# Task goal
Rewrite everything from "Instead, the Fundamentalists" down to "respectable public image." in the passage on Fundamentalism, putting "reputable" in place of "respectable".

# Text passage
══════════════════════════════

And the ones who remained Jesus Freaks gradually dropped out of the
counterculture. It all came clear one night when I saw some the
movement’s leaders interviewed on a television evangelist’s program.
One said, “We’re basically a rescue mission. We go onto Satan’s
territory up there in the Height and try to rescue sinners.” Then
the guy shook his shoulder-length hair and fingered his paisley
shirt and continued, “And if we have to wear Satan’s uniform while
we do it, then that’s what we’ll do. Praise the Lord!”
I was frightened of black militants who preached a fanatical Islamic
doctrine that included anti-Semitism, and of Palestinian Arabs who
condoned terrorism. However, I was just as disturbed that some
militant Zionists condemned all Palestinians for the acts of a few,
or asserted that Moslems did not deserve the full rights of Israeli
citizenship. And even though I had spent several years studying Vedanta, I felt an instinctive dislike for the
Hare Krishnas as
well. When people asked me why, I’d say,
“They’re Vedantic Puritans.
The people I worked with were Shivites who smoked ganja, practiced
sex magic, and had vibes more like occultists.”
I didn’t realize
till I’d made the breakthrough that all these people (Jesus Freaks,
Zionists, and Hare Krishnas) had one thing in common. For now, I’ll
call it Fundamentalism, but I’ll have another name for it in Part
Two.
The principal difference between Fundamentalists and other believers
within a given religion is not just conservatism in the sense of
unwillingness to make changes in traditional religious doctrine or
custom to avoid conflict with the religion’s external environment.
Instead, the Fundamentalists take social and political action to
convert the whole society to their views, whether the rest of the
population wants to change or not.
It’s ironic that modern American Fundamentalists call themselves
religious and political conservatives. Their philosophy is really
radical or revolutionary, because they desire sweeping changes in
social and political institutions, and they try to impose these
changes with vigorous action, sometimes including force. However,
they call this right-wing radical ideology “conservative” to project
a respectable public image.
The Fundamentalist-backed New Right claims to be a conservative
movement that advocates “a return to the traditional American
values.” This is a blatant lie. Even the most casual look at
American history shows that this country’s traditional values are
actually quite liberal. Politicians all over the world have used the
U.S. Constitution with its Bill of Rights as a model for designing
liberal, democratic institutions. The Founding Fathers included some
of the most famous liberal political philosophers of all time:
Thomas Paine, Patrick Henry, Thomas Jefferson, Benjamin Franklin,
and others.
History also shows that American social and political
institutions have been moving steadily toward the left during the
country’s whole history.
After I made the breakthrough and learned exactly what the
Fundamentalist ideology is and where it comes from, it became
obvious why people are so willing to think of it as “traditional”
even though it has always been a minority viewpoint in the United
States. It’s an extremely ancient and powerful ideological system
based on a profound knowledge of human psychology and the nature of
psychic and spiritual reality; it’s also the source of most of the
evil in this world, as I will describe in Part Two.

══════════════════════════════

# Data excerpts
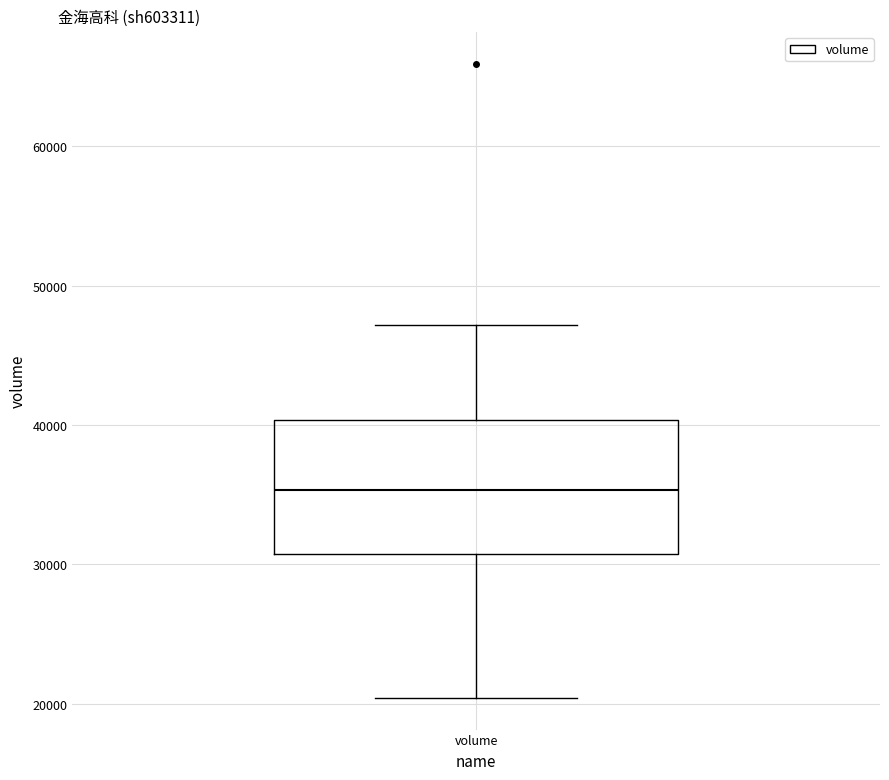

Read this box plot against the y-axis: the position of the median line, the range covered by the box, and the ends of both whiskers. The values are not printed on the chart, so give them approximately, as read against the axis.

median 35000, box 31000 to 40000, whiskers 20000 to 47000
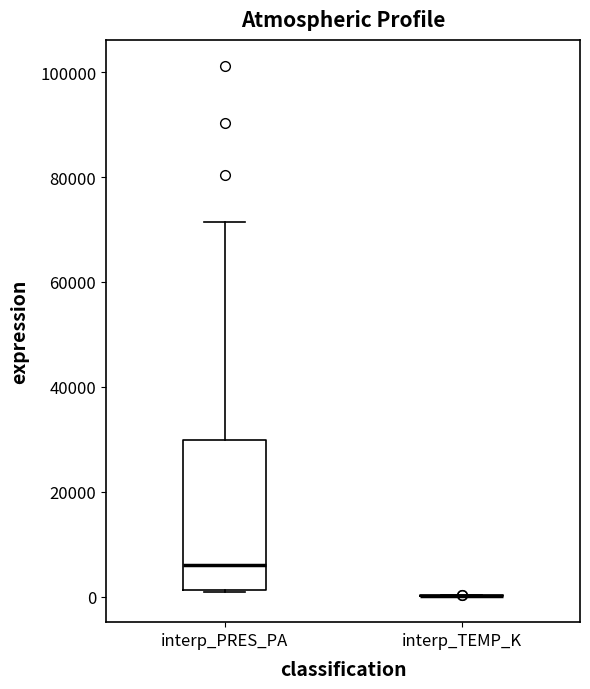

Which box is the tallest, from its lower edge to its upper edge?

interp_PRES_PA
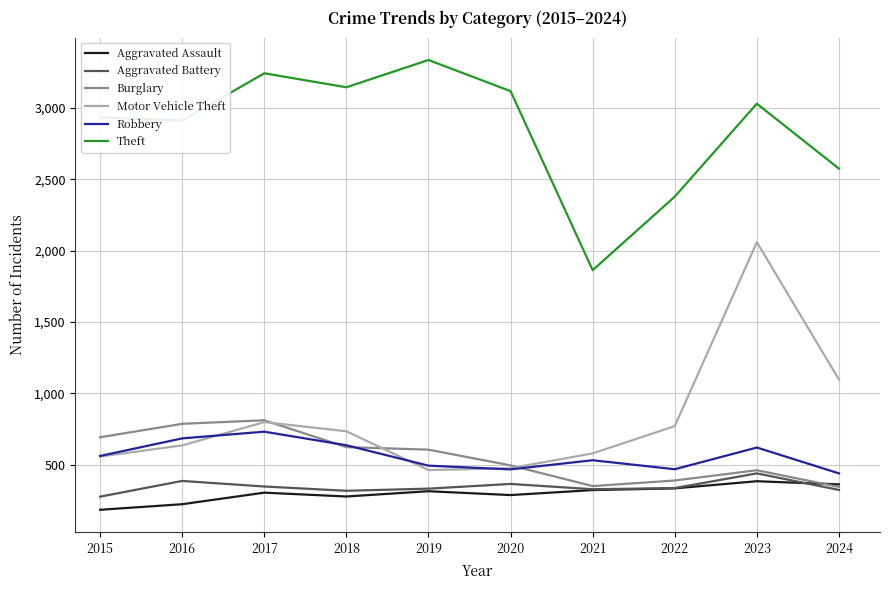

Which series has the largest total across all categories?

Theft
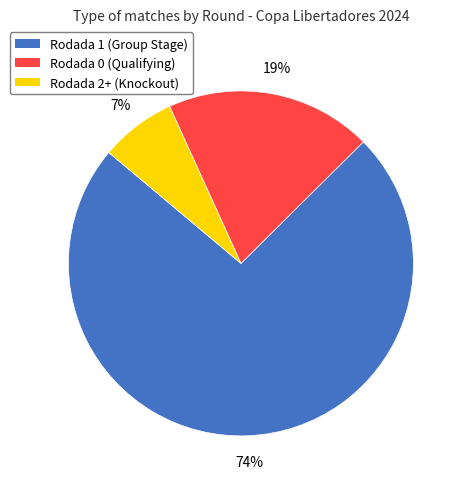

The Rodada 1 slice represents 82% of the pie. True or false?

False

══════════════════════════════

# Answer section
Instead, the Fundamentalists take social and political action to
convert the whole society to their views, whether the rest of the
population wants to change or not.
It’s ironic that modern American Fundamentalists call themselves
religious and political conservatives. Their philosophy is really
radical or revolutionary, because they desire sweeping changes in
social and political institutions, and they try to impose these
changes with vigorous action, sometimes including force. However,
they call this right-wing radical ideology “conservative” to project
a reputable public image.